■ Task requirements
Only the lines below starting at the one that contains "- $25 × 1.5 = $37.50" and ending at the one that contains "1. **Pattern Recognition**: Learn" are to be reproduced, exactly and with both ends kept.

----------------------------------------

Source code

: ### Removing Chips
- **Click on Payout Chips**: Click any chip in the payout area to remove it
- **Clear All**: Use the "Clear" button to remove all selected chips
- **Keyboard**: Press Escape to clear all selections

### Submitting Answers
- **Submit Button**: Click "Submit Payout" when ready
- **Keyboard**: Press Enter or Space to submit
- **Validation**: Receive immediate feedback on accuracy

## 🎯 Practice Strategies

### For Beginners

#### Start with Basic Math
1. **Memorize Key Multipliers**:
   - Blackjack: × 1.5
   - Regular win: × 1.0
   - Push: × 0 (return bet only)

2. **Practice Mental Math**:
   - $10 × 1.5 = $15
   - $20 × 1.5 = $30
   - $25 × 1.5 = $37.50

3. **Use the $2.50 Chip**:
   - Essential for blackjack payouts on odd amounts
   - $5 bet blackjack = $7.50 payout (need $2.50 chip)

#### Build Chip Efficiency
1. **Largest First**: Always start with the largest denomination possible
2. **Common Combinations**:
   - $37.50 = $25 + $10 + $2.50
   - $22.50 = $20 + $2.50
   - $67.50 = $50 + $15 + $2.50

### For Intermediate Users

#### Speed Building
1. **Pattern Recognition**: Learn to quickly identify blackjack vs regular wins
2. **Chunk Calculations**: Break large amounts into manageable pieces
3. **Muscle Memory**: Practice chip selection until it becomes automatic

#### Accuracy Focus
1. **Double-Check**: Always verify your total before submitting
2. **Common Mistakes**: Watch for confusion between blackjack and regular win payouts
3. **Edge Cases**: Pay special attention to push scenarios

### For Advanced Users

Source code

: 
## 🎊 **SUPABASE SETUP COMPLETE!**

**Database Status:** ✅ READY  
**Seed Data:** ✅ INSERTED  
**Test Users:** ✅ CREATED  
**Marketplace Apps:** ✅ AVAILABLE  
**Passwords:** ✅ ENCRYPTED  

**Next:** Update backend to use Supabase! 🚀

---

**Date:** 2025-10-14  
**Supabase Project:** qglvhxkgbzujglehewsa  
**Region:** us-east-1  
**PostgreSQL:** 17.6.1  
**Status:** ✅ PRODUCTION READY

----------------------------------------

■ Solution
   - $25 × 1.5 = $37.50

3. **Use the $2.50 Chip**:
   - Essential for blackjack payouts on odd amounts
   - $5 bet blackjack = $7.50 payout (need $2.50 chip)

#### Build Chip Efficiency
1. **Largest First**: Always start with the largest denomination possible
2. **Common Combinations**:
   - $37.50 = $25 + $10 + $2.50
   - $22.50 = $20 + $2.50
   - $67.50 = $50 + $15 + $2.50

### For Intermediate Users

#### Speed Building
1. **Pattern Recognition**: Learn to quickly identify blackjack vs regular wins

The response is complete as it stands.